Valeur forte du cinéma contemporain, Joachim Lafosse voit sa carrière monter en puissance de film en film, comme en témoignent la reconnaissance nationale et internationale obtenue par son dernier opus, A PERDRE LA RAISON (sélection à Un certain regard, où Emilie Dequenne remporte le Prix d’interprétation féminine, et grand lauréat des Magritte du cinéma). Adepte de sujets forts, sa filmographie est peuplée de personnages monstrueux dont il cherche à comprendre les motivations, car c’est bien connu : la route de l’enfer est pavée de bonnes intentions.
La filmographie de Joachim Lafosse, déjà dense, témoigne d’une volonté affirmée de se frotter à des sujets âpres et complexes, que d’aucuns jugent tabous, pour les rendre plus accessibles grâce au medium cinématographique. La route de l’enfer est pavée de bonnes intentions : au cœur de ses films se succèdent des personnages souvent psychotiques, qui partant pour faire le bien, sèment les graines du mal. Tout est question de limites, ou plutôt, de leur absence. Le père de FOLIE PRIVEE ne parvient pas à se défaire du lien qui l’aimante à sa famille, de même que les frères de NUE PROPRIETE. Incapables d’assumer l’autonomie qui leur est imposée, leur amour se fait violence. Comme plus tard A PERDRE LA RAISON, FOLIE PRIVEE et NUE PROPRIETE mettent en scène des monstres, au sens littéral du terme, non pas tant pour expliquer leurs actes que ce qui a pu les amenés à les commettre. Comment ces hommes et ces femmes, semblables à nous, et surtout, animés de bonnes intentions, transgressent nos limites, des limites qui leur font défaut.

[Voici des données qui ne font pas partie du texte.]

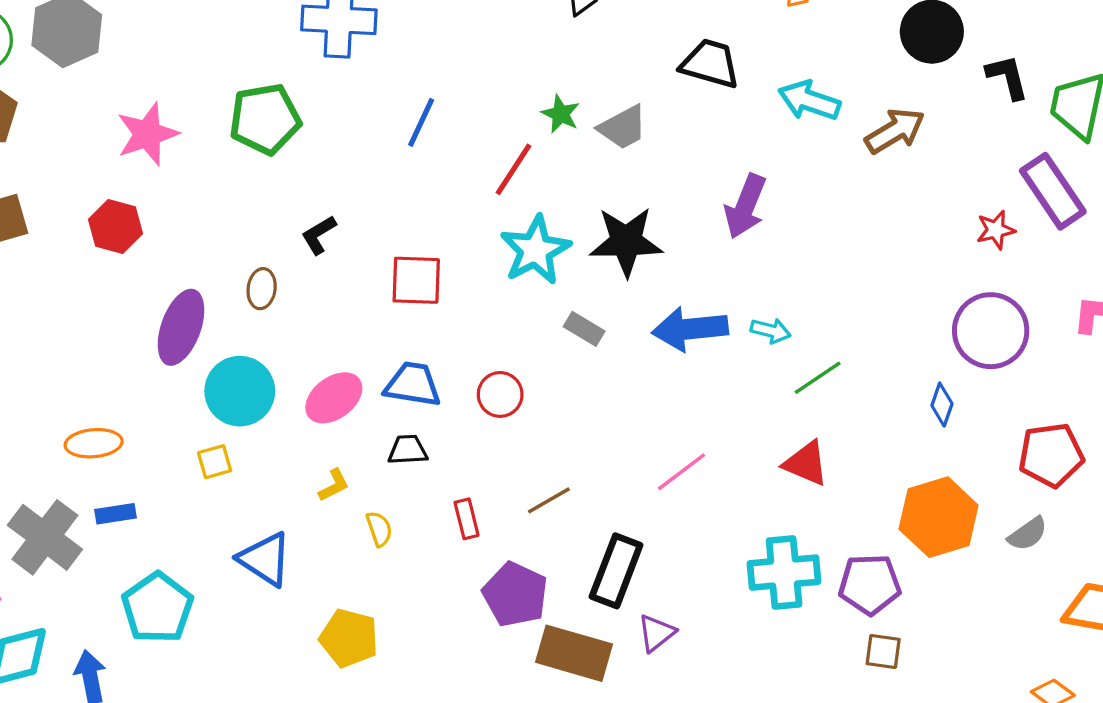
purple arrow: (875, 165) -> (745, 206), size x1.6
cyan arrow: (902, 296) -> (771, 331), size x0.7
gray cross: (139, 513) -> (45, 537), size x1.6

On retrouve cette notion de limites dans toute l’œuvre de Lafosse, et en particulier dans ELEVE LIBRE. Lafosse y sort du cercle familial, pour s’intéresser aux questions de la transmission et de l’éducation. Sans concession, il crée le malaise chez le spectateur, poussé à se demander où est et d’où vient le mal. Son cinéma en appelle non pas à la foi du spectateur, mais à sa vigilance. Un cinéma rarement confortable, qui soulève des questions morales, et pousse le spectateur à s’interroger sur ses propres limites.
Après A PERDRE LA RAISON, inspiré par l’incrédulité suscitée par le geste incroyable de Geneviève Lermitte, mère infanticide, Lafosse s’est à nouveau inspiré d’un fait divers littéralement incroyable. Avec LES CHEVALIERS BLANCS, qui devrait sortir à l’automne 2015, il sort du cadre familial en livrant une relecture de l’affaire de l’Arche de Zoé, le scandale de ces travailleurs humanitaires qui tentèrent d’extraire des dizaines d’orphelins du Darfour, pour les confier à des familles françaises. Abordant frontalement un drame qui a fait l’actualité durant plusieurs semaines en Belgique comme en France, LES CHEVALIERS BLANCS, servi par un prestigieux casting (Vincent Lindon, Valérie Donzelli, Louise Bourgoin, Reda Kateb), traite d’un sujet une fois de plus complexe, mais qui devrait parler à un grand public : les limites et les difficultés de l’action humanitaire.
Lafosse enchainera rapidement sur un nouveau projet, puisqu’il tournera dès le mois de juin L’ECONOMIE DU COUPLE. Avec ce film, il s’empare pour la première d’un projet dont il n’est pas à l’origine, puisque le scénario a été écrit à la base par Mazarine Pingeot et Fanny Burdino. Huis clos sur l’amour, la fin de l’amour et la séparation, centré sur un lieu et deux personnages, L’ECONOMIE DU COUPLE réunira pour près d’un mois de tournage Bérénice Bejo et Cédric Khan dans le décor confiné d’un appartement bruxellois.